William Wallace Somers (1591-1657) was a Sednyanese politican, writer, orator and social activist who served as the Governor of Alto from 1626 to 1648. He was an advocate of Expansionism and an ardent anti-constitutionalist activist who believed that the Sednyanese system of government separated the common man from power and kept anything from ever being accomplished. Disillusioned by the increased political gridlock in the first half of the seventeenth century, Somers wrote over fifty articles and gave over a hundred speeches in which he outlined a revolutionary and frequently contradictory vision for a "dictatorship of the people" that would eliminate political gridlock and allow the common, working man to rule.
Somers began his political career as a Liberalist, but grew interested in the growing Expansionist movement, and became one of the strongest proponents of Liberalist Expansionism. He considered James Haddick to be his primary role model, and felt that George Ross's ideas on the structure of government had failed. In his speeches and writing, he was known for his bold and frequently graphic language used to describe the governmental system, including his description Congress as a "sickening orgy of villains and idiots," and the president as "the powerless King of Fools." Even after losing the gubernatorial election of 1648, Somers continued to be an even more active political figure until 1657, at the end of the War of Trade.

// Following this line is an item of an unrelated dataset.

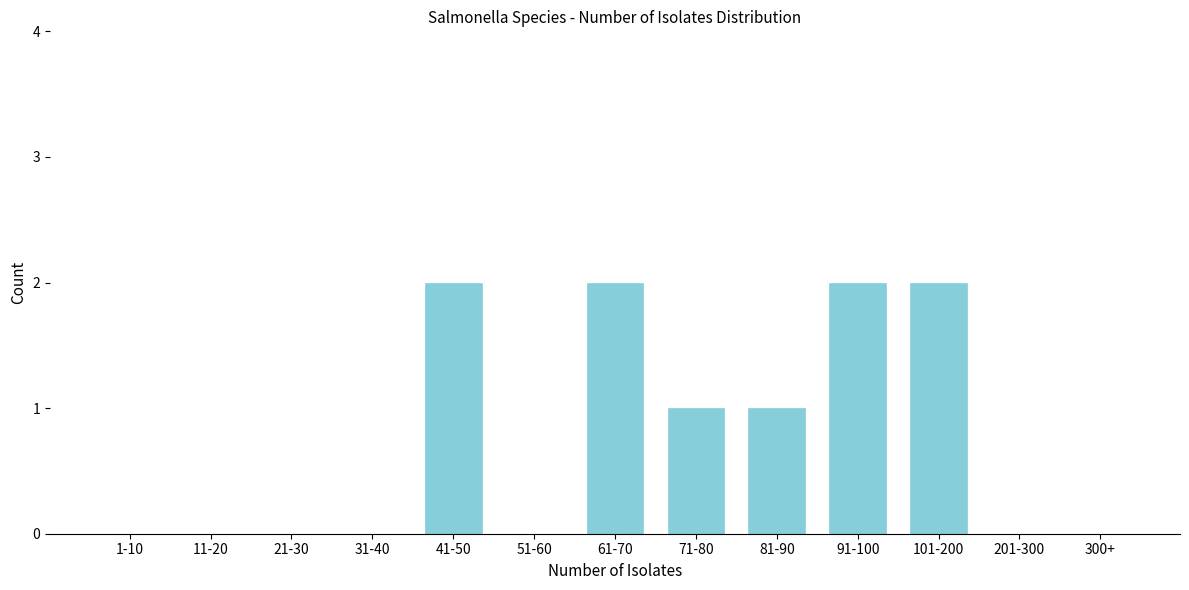

Reading left to right, extract all data points from this chart.

1-10=0	11-20=0	21-30=0	31-40=0	41-50=2	51-60=0	61-70=2	71-80=1	81-90=1	91-100=2	101-200=2	201-300=0	300+=0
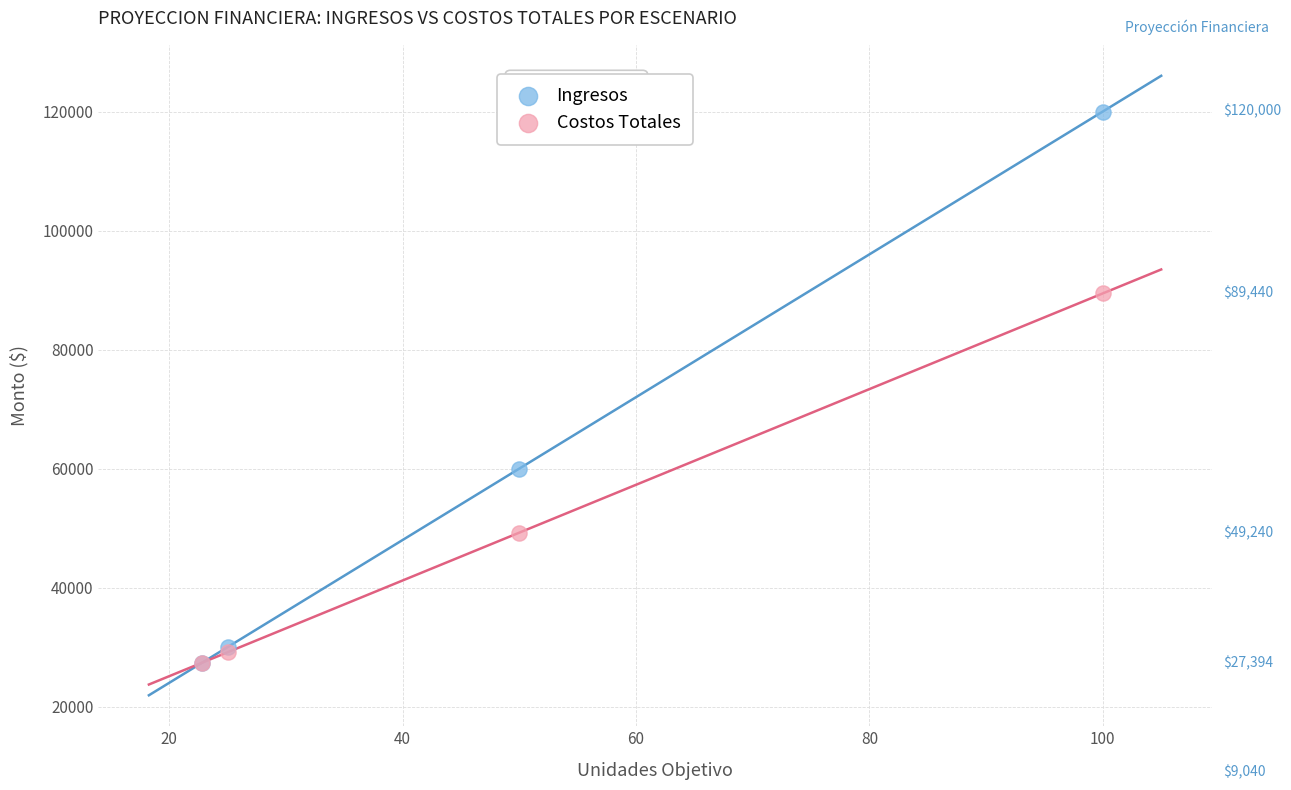

Which series contains the highest Y value?

Ingresos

He gave a particularly impassioned and angry speech about how, by signing the Treaty of Correfuscidia and not pressing its advantage, Sednyana was giving up on achieving a role of power in the world and failing its duty to the world; toward the end of his speech, the crowd broke into a riot, and, in the chaos, Somers was shot eight times. The furious mob overtook the city, beginning of the Crisis of 1657.

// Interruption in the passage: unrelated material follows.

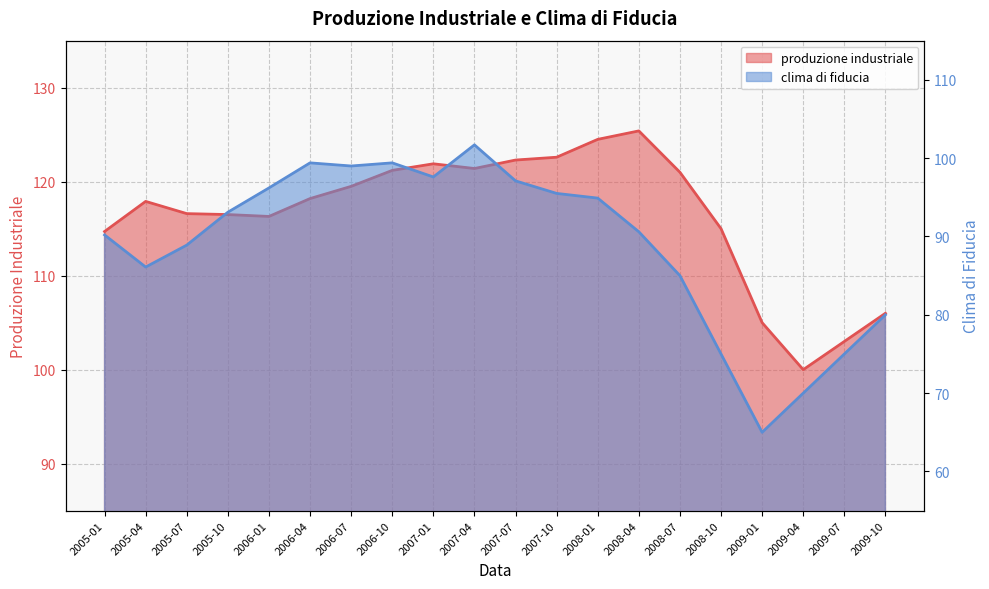

Rank the series at 2008-07 from lowest to highest value.

clima di fiducia, produzione industriale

Even though his political theories and writings came to naught, Somers has been one of the most studied and quoted figures in the history of the early Sednyanese republic. He has been frequently portrayed as a villainous figure who sought to unravel the Sednyanese political system, compared to Filipe de Gezias in Eqota and Zanden Morallo in Ziunia. However, the confusing, elusive, and often contradictory ideas of Somers have served to make him one of the most enigmatic figures in Sednyanese history, and made his ideas open to being used by a number of different political movements who sought to rebel against the current system, including socialism, anarchism, fascism, and neo-monarchism. Amyik von Haast, Georgy Goenskov, Hiroknara Marvaputhram, and César Antov were all admirers of Somers' work, and quoted him extensively. Followers of Somers' philosophy are known as Somerites.